The researchers, led by Brian Hoeynck, MD, of the Department of Medicine at the University of Pennsylvania, conducted the study because “targeting BCMA can impair natural humoral immunity and increase infection risk,” but it is still unknown if such therapeutics “predispose patients to infection at higher frequency or with different characteristics than non-BCMA-targeted therapies.”
The single-center, retrospective study assessed patients with relapsed/refractory MM who started BCMA-targeted therapies or a selinexor-based treatment between November 2015 and May 2021. The study included data on patient demographics, MM characteristics, prior lines of therapy, neutrophil and lymphocyte counts, and response to therapy, as well as frequency, type, and severity of infections, quantitative immunoglobulins, and use of intravenous immunoglobulin (IVIG). Patients who had received serial BCMA-targeted therapies or both a BCMA-targeted therapy and selinexor were excluded.
Of the 134 patients included in the analysis, 112 received a BCMA-targeted treatment, and 22 received selinexor-based treatment. The BCMA-targeted treatments comprised 36 chimeric antigen receptor (CAR) T-cell treatments, 29 bispecific antibody treatments, and 47 antibody-drug conjugate (ADC) treatments.
Of the patients receiving BCMA-targeted treatment, 63 (56%) experienced at least one infectious complication (75% of CAR-T, 48% of bispecific antibody, and 47% of ADC patients) compared to six patients (27%) in the selinexor group. A total of 146 infections occurred in the 69 infected patients, with a mean of two, 2.9, 2.1, and one infections per infected patient in the CAR-T, bispecific antibody, ADC, and selinexor groups, respectively.
Of the infections in the BCMA-treated patients, 70% were considered low-severity (no treatment or oral treatment alone), and 30% were high severity (hospitalization, life-threatening, or fatal), with similar frequency of high-severity infections among patients receiving CAR-T, bispecific antibody, or ADC treatment. Four of six infections (67%) in the selinexor group were high severity.
Most (66%) of the low-severity infections were upper respiratory tract infections, while most high-severity infections were lower respiratory tract infections (54%) or bacteremia (22%). Low-severity infections were most commonly viral, while high-severity infections were more likely bacterial. Fungal infections were rare (n=2; both in CAR-T patients).
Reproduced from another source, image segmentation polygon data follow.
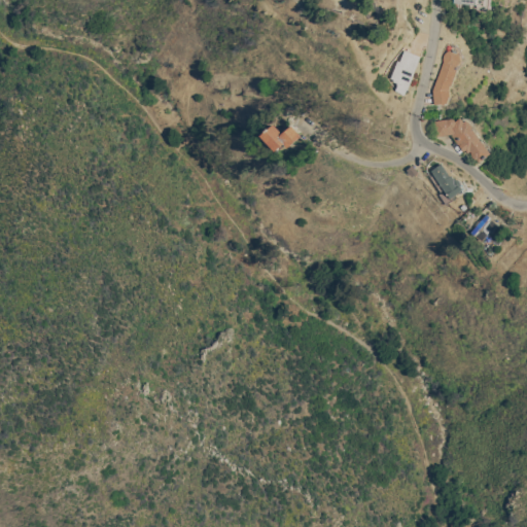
[(433,90),(444,61),(444,58),(444,56),(444,55),(445,53),(446,51),(448,50),(452,48),(453,48),(459,51),(460,53),(461,56),(462,58),(461,61),(460,63),(458,65),(455,66),(455,67),(458,69),(453,84),(451,83),(450,89),(451,95),(448,102),(446,102),(446,103),(443,104),(443,103),(435,103),(433,90)]
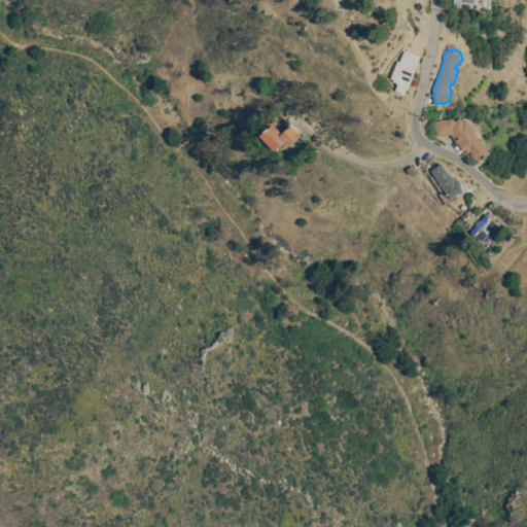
[(397,84),(398,82),(393,80),(394,78),(391,77),(397,60),(400,61),(405,49),(421,56),(409,89),(397,84)]
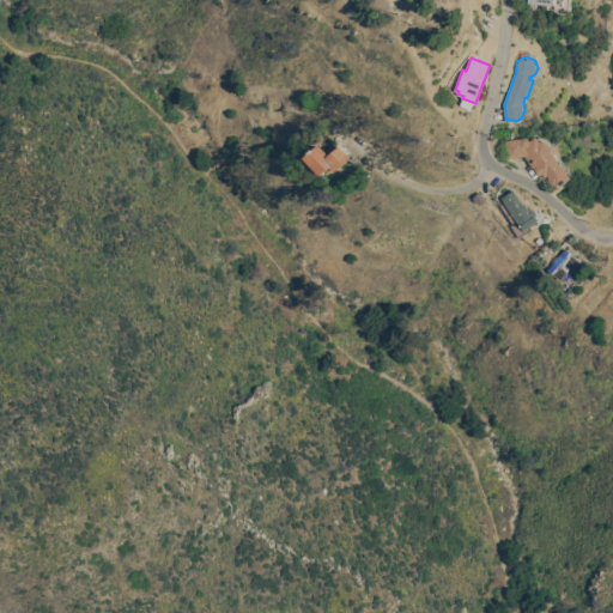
[(530,139),(536,134),(540,139),(542,138),(572,177),(558,188),(547,175),(545,176),(542,173),(540,174),(535,169),(525,155),(508,157),(505,139),(523,137),(530,139)]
“Patients with relapsed or refractory MM treated with BCMA-targeted therapies are at high risk of developing an infectious complication, regardless of treatment modality, with many patients having multiple infections, and up to 30% developing high-severity infections,” the authors wrote. “These data demonstrate a need for optimizing strategies to prevent and treat infectious complications in relapsed/refractory MM patients receiving BCMA-targeted therapies.”
Reference
Hoeynck B, Hwang Wei-Ting, Garfall A, et al. Infectious complications of B-cell maturation antigen (BCMA)-targeted therapies for relapsed/refractory multiple myeloma. Abstract #4529. Presented at the 64th ASH Annual Meeting and Exposition; December 10-13, 2022; New Orleans, Louisiana.